The only way I can imagine they'd profit from this is by blocking access to alternative DNS servers like OpenDNS, or even just putting in well-known public DNS servers like 4.2.2.2, so that they can intercept unknown requests and return ad-laden pages instead. Basically typosquatting.
Various ISPs have gone down this road before. (Rogers Cable has tried, and so has Road Runner.) Unfortunately -- for the shady ISPs, anyway -- it's easy for annoyed users to get around these schemes; they can just configure their computer or NATing router to use a different DNS server besides the one supplied by the ISP via DHCP.
By transparently redirecting all DNS requests to their own servers, Comcast would eliminate this method of circumventing their advertising.

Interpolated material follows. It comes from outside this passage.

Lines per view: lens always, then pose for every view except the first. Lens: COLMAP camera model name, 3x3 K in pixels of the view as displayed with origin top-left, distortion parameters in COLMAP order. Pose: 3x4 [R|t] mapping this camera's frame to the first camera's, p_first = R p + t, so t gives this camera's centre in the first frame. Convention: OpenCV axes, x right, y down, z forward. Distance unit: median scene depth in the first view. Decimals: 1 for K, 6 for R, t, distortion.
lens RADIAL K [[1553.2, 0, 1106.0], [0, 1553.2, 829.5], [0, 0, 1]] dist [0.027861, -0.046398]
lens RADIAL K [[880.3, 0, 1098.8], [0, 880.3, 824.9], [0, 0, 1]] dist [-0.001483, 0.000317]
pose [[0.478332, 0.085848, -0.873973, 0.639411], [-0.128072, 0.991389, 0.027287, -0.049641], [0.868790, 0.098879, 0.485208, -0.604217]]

They could also block sites at the DNS level much more easily than before.
A lot of censorship schemes (ab)use DNS in order to return a bogus result to a query; these schemes aren't very good, though, because any user with two brain cells to rub together and the tiniest bit of motivation can change their DNS configuration to use clean servers instead. By doing transparent redirection, you prevent this.

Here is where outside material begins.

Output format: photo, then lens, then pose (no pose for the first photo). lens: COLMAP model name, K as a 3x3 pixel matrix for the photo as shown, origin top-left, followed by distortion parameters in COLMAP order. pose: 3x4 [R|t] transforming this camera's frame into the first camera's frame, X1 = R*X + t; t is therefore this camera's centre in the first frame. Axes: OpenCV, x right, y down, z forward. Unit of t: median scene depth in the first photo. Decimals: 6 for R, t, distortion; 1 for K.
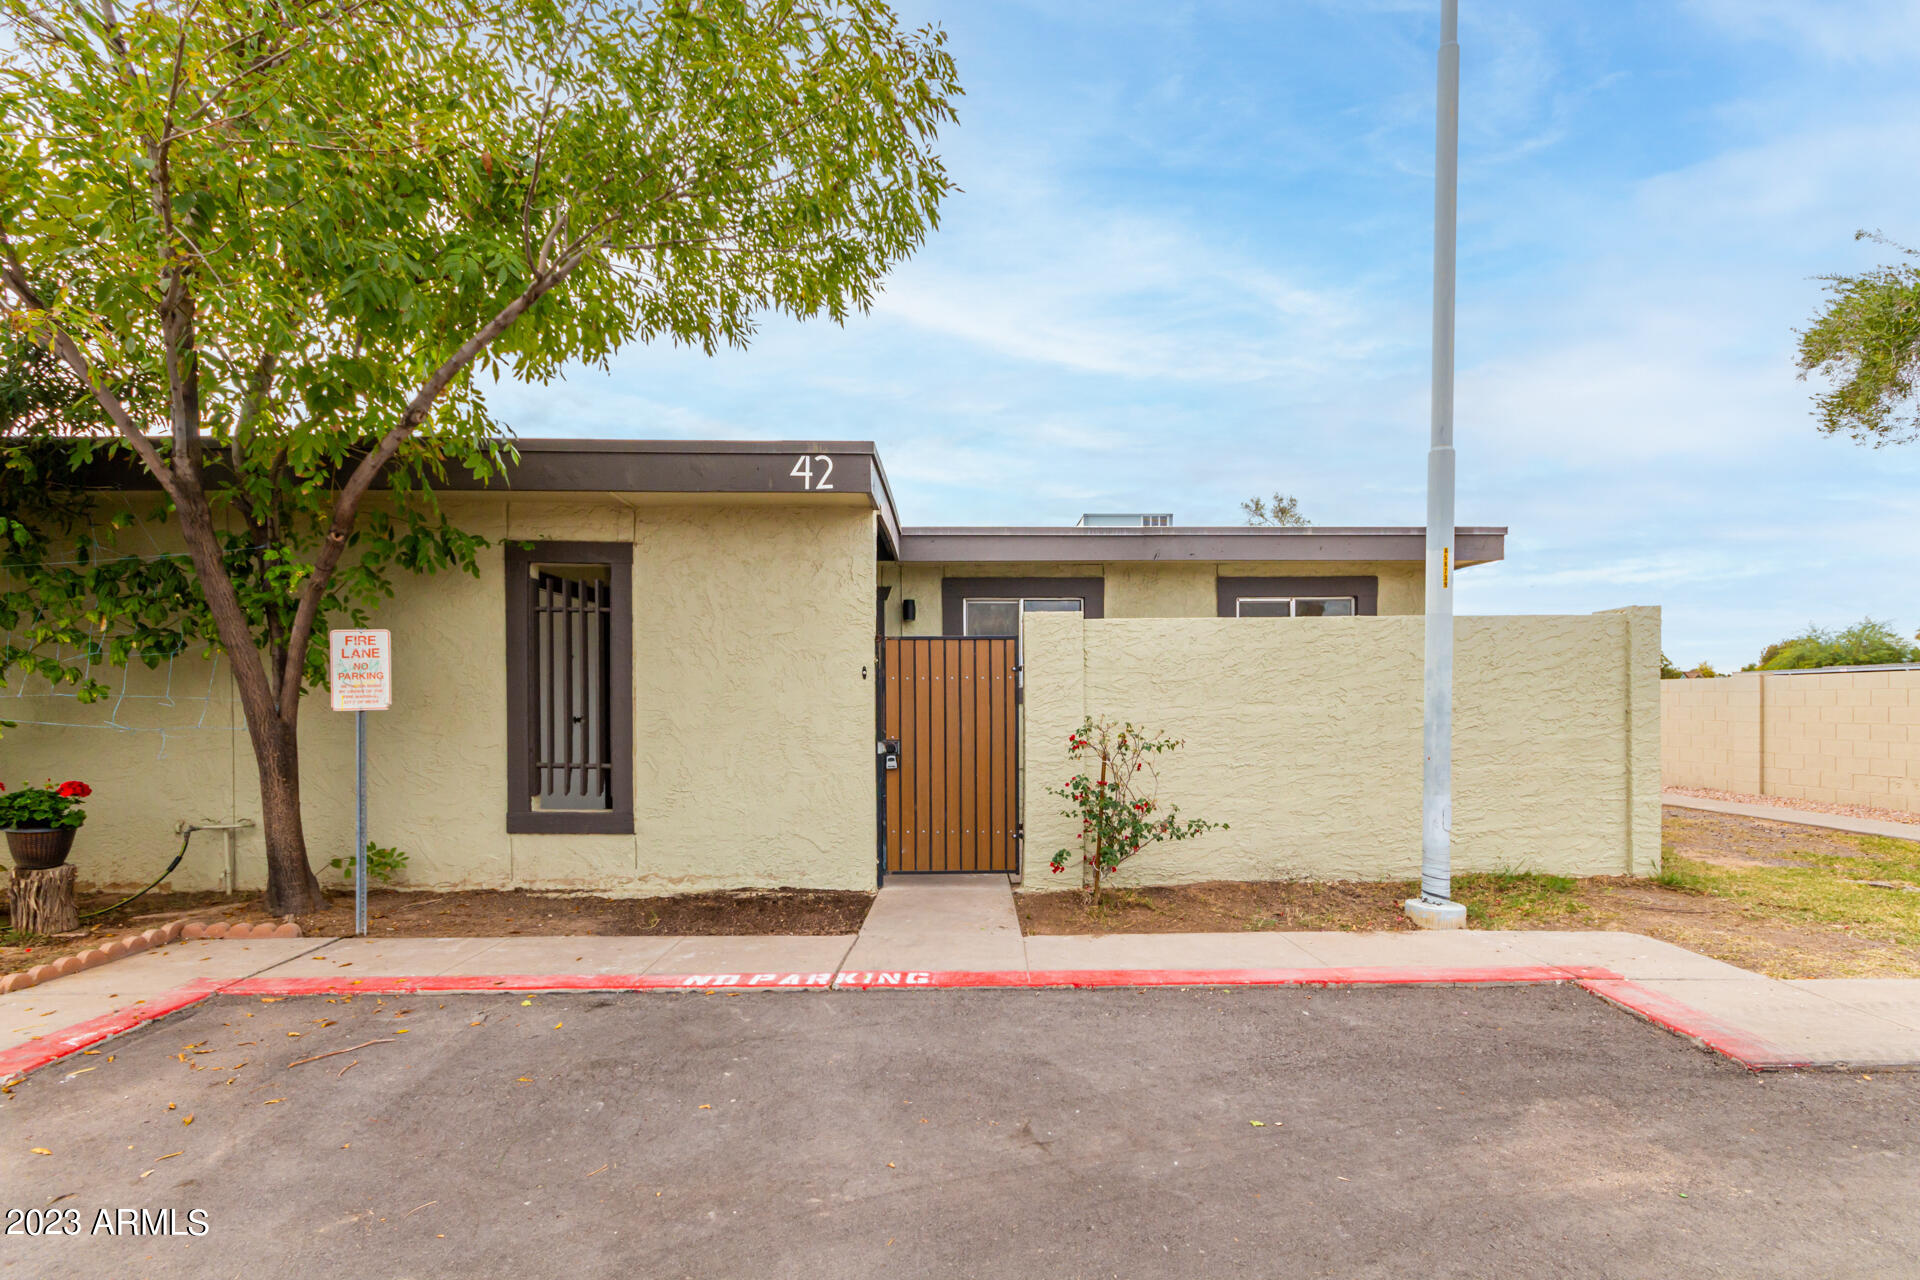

Those strike me as the two obvious reasons. The profit-motivated one (squatting on failed DNS queries) is annoying and causes many non-web applications to fail or behave improperly, but it's not nearly as bad as the censorship-motivated one is. However, the same technique that makes failed-lookup ads harder to avoid could easily be used as part of a censorship scheme if demanded by the government. It's important that even casual Internet users (who may not really care about returning a "page not found" web page instead of the normal browser message) understand why letting their ISP monkey with DNS lookups is a Really Bad Idea.
In both cases you can get around the hijacking by using a VPN and forcing DNS queries though it, but that's significantly harder than changing from automatically-assigned DNS servers to well-known ones like OpenDNS's or Verisign's.

--
"Ladies and gentlemen, my killbot features Lotus Notes and a machine gun. It is the finest available."